In order to release the fluid connection between the main hydraulic pump 12 and the hydraulic motors 41, 41a at the time of starting and shifting the vehicle, the bypass passage 27 connecting the low pressure passage 13 and the high pressure passage 14 is normally closed. The electromagnetic on-off valve 27a of the mold is inserted and connected. When the electromagnetic opening / closing valve 27a is energized, it switches to the open position.

According to the present invention, when the pressure oil from the main hydraulic pump 12 passes through the respective hydraulic motors 41, 41a when the vehicle starts, the oil for lubricating the insides of the hydraulic motors 41, 41a against the force of the springs. The hub clutches B are connected by the hydraulic pressure. As shown in FIG. 1, the hydraulic motor 4
1, the flange portion 48 is connected to the nut 63 by a bolt (not shown), and the main shaft 53 is spline-fitted to the base end portion of the axle or the transmission shaft 51. Transmission shaft 5
No. 1 is fitted and inserted into the hollow shaft portion 62 of the nut 63, and the toothed teeth 59 similar to a gear are fitted and supported on the serration shaft portion 51a at the tip. The dog tooth 59 is configured to be able to mesh with the dog tooth 55a formed on the inner peripheral surface of the tubular body 60. However, normally, the spring 58 interposed between the spring seat 57a and the dog tooth 59 is used.
The dog tooth 59 is separated from the dog tooth 55a by the force of.

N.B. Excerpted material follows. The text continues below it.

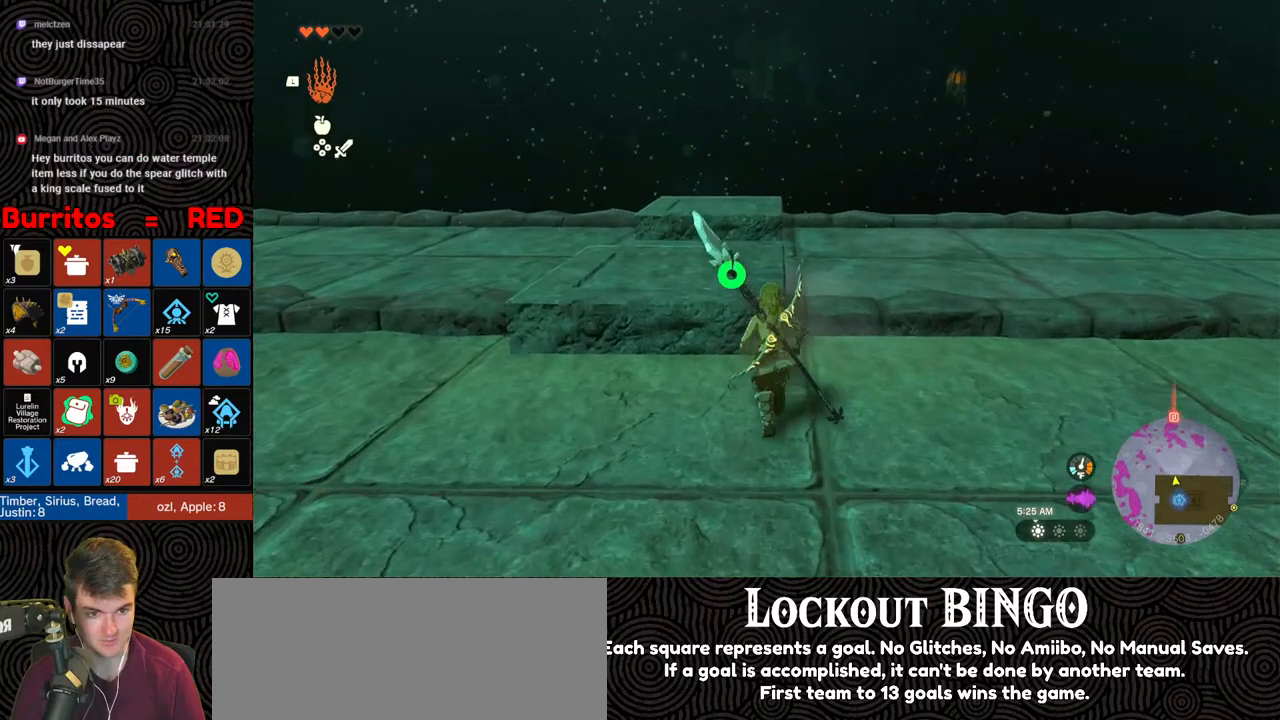
{"buttons": [], "left_stick": "up", "right_stick": "down", "events": [[133, "X", "up"], [267, "right_stick", "down-right"], [367, "right_stick", "down"]]}
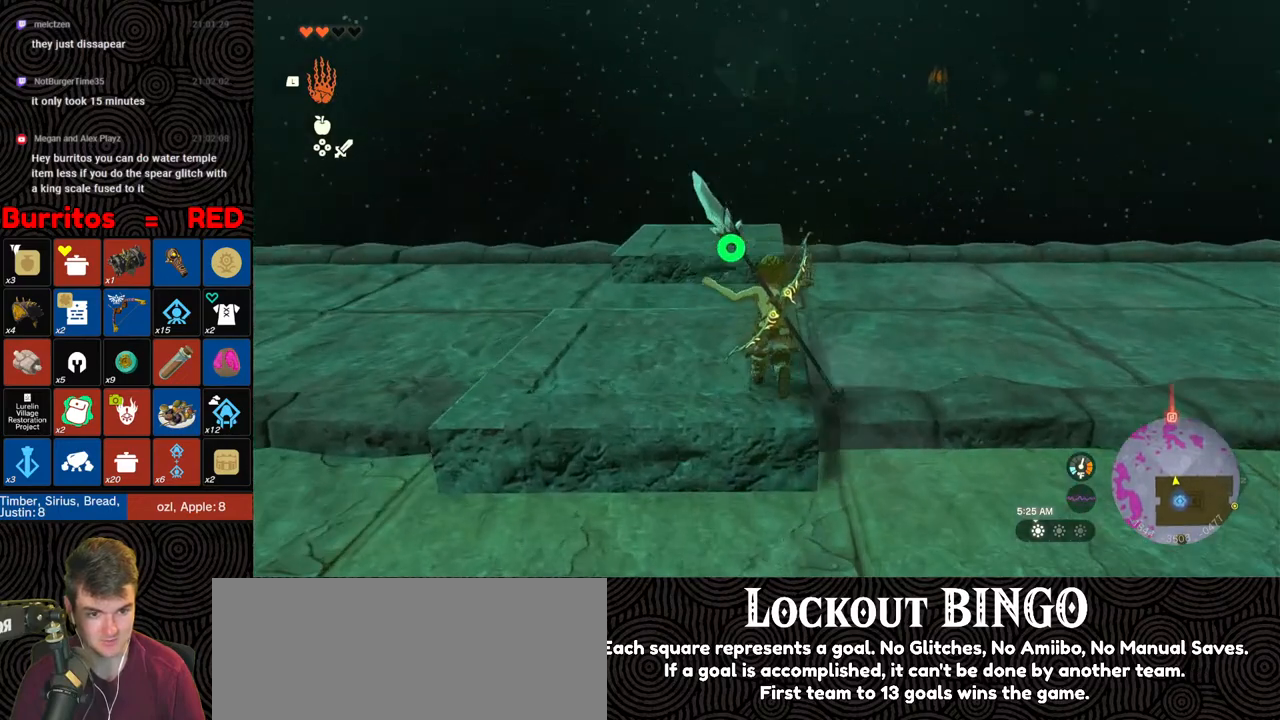
{"buttons": [], "left_stick": "up", "right_stick": "center", "events": [[183, "right_stick", "center"]]}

The hub 55 of the hydraulic drive wheel is supported by a pair of radial bearings 61 on a shaft portion 62 of a knuckle 63, and a wheel disc is connected to a flange portion 55b. An annular flange 60a at the end of the hub 55,
The tubular body 60 provided with the dog teeth 55a, the tubular body 57 supporting the spring seat 57a, and the lid 56 are integrally coupled by a plurality of bolts (not shown). The hydraulic motor 41a is similarly connected to the hub 55 of the right hydraulic drive wheel.

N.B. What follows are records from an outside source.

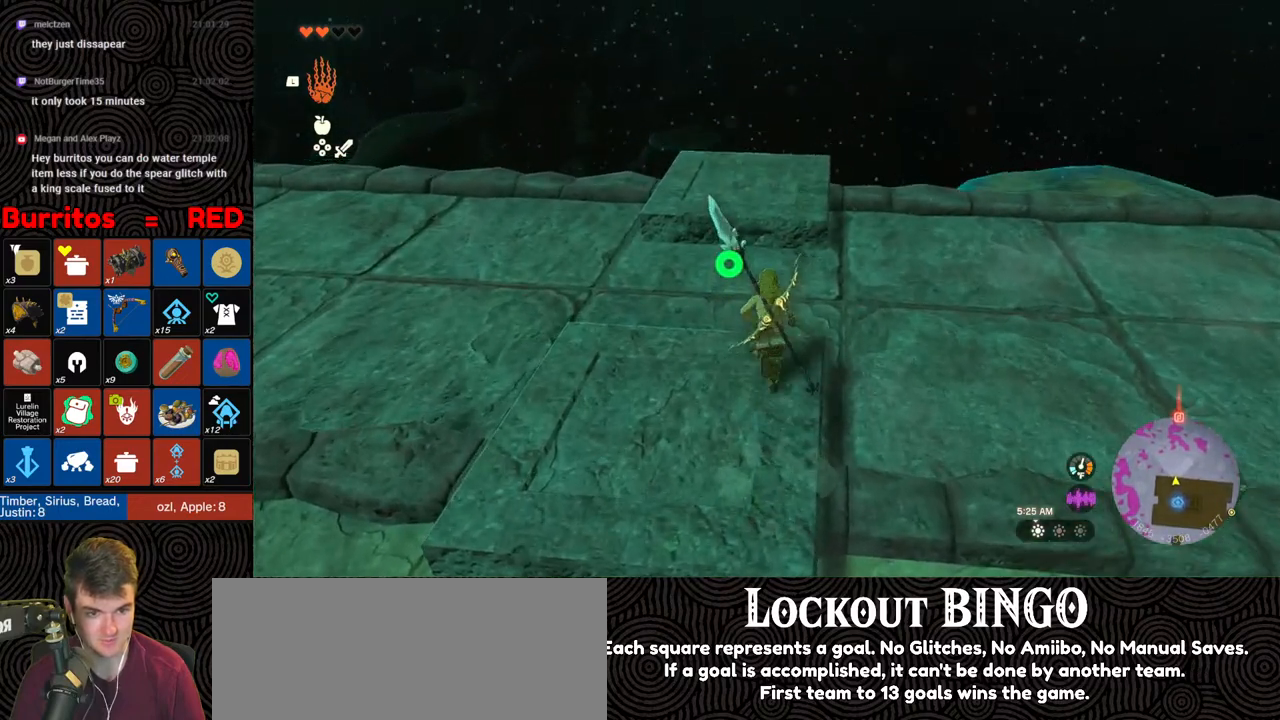
{"buttons": [], "left_stick": "up", "right_stick": "center", "events": [[133, "X", "down"], [233, "X", "up"]]}
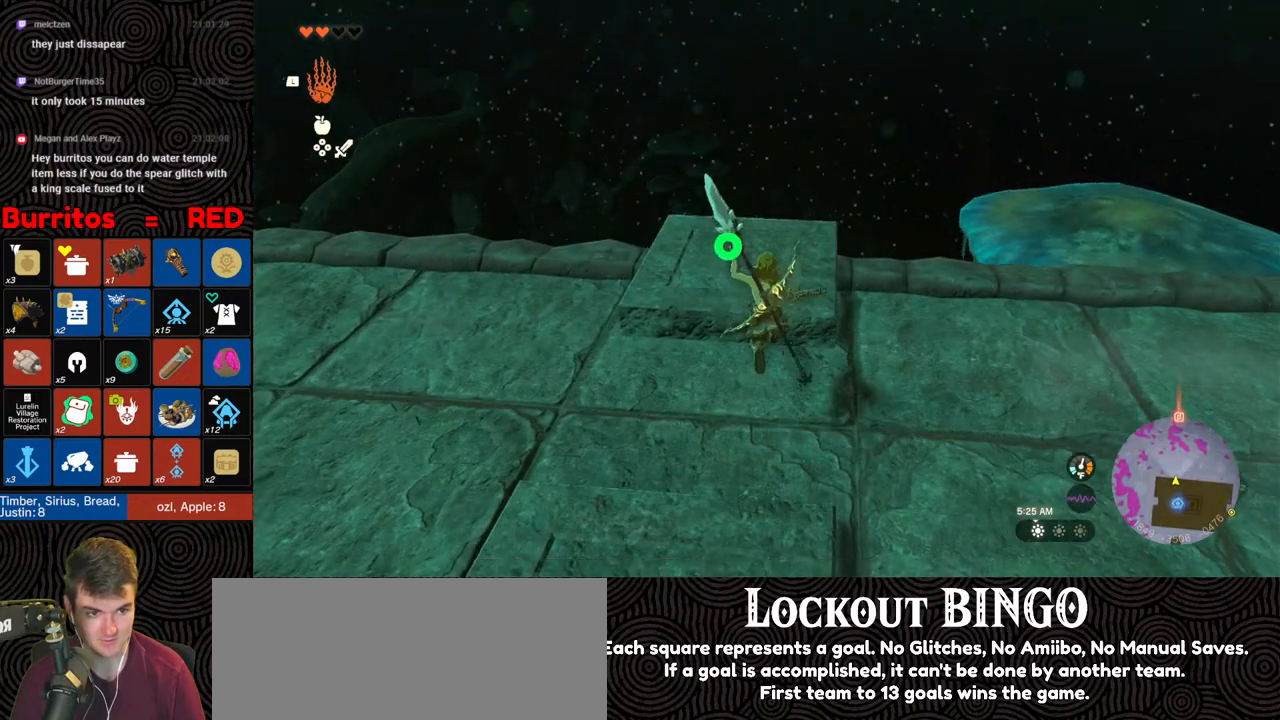
{"buttons": [], "left_stick": "up", "right_stick": "center", "events": [[133, "right_stick", "up"], [250, "right_stick", "center"]]}
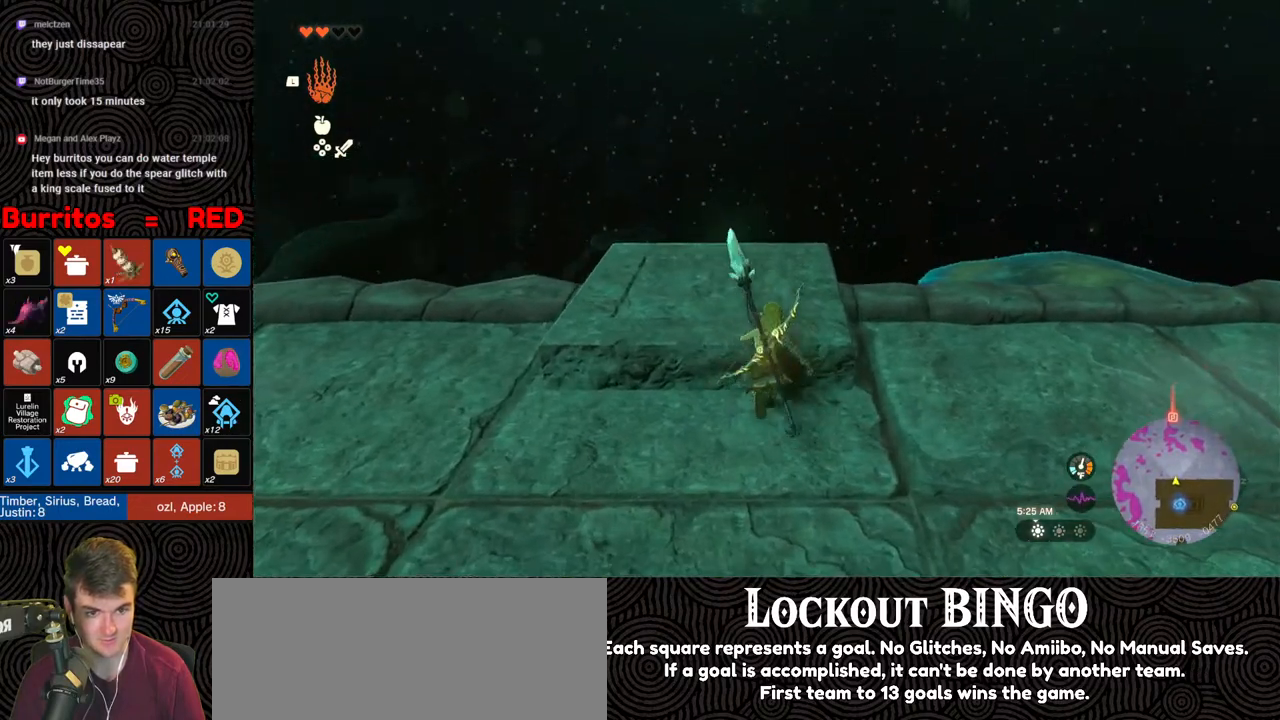
{"buttons": [], "left_stick": "up", "right_stick": "up", "events": [[483, "right_stick", "up"]]}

As shown in FIGS. 2 and 3, each actuator A includes a main shaft 53 and a transmission shaft 51 of each hydraulic motor 41, 41a.
Is formed between Main shaft 5 of hydraulic motors 41 and 41a
The spline shaft portion 53a formed in 3 is fitted into the spline hole 51b at the base end portion of the transmission shaft 51. The oil chambers 28, 28a are defined by fitting the pistons 30, 30a formed at the base end portion of the transmission shaft 51 into the cylinders 29, 29a (FIG. 3) formed at the tip end portion of the main shaft 53. Hydraulic motor 4
The main shaft 53 is provided with an axial passage 53b for guiding the lubricating oil inside the 1, 41a to the oil chambers 28, 28a. The passage 53b extending from each hydraulic motor 41, 41a includes a check valve 71,
It is possible to communicate with the passage 13 via 71a and to the passage 14 via the check valves 72, 72a. In order to hold each hub clutch B in the cutoff state, the oil chamber 2 of each actuator A
8, 28a can be communicated with the oil tank 26 via a normally-closed electromagnetic opening / closing valve 77.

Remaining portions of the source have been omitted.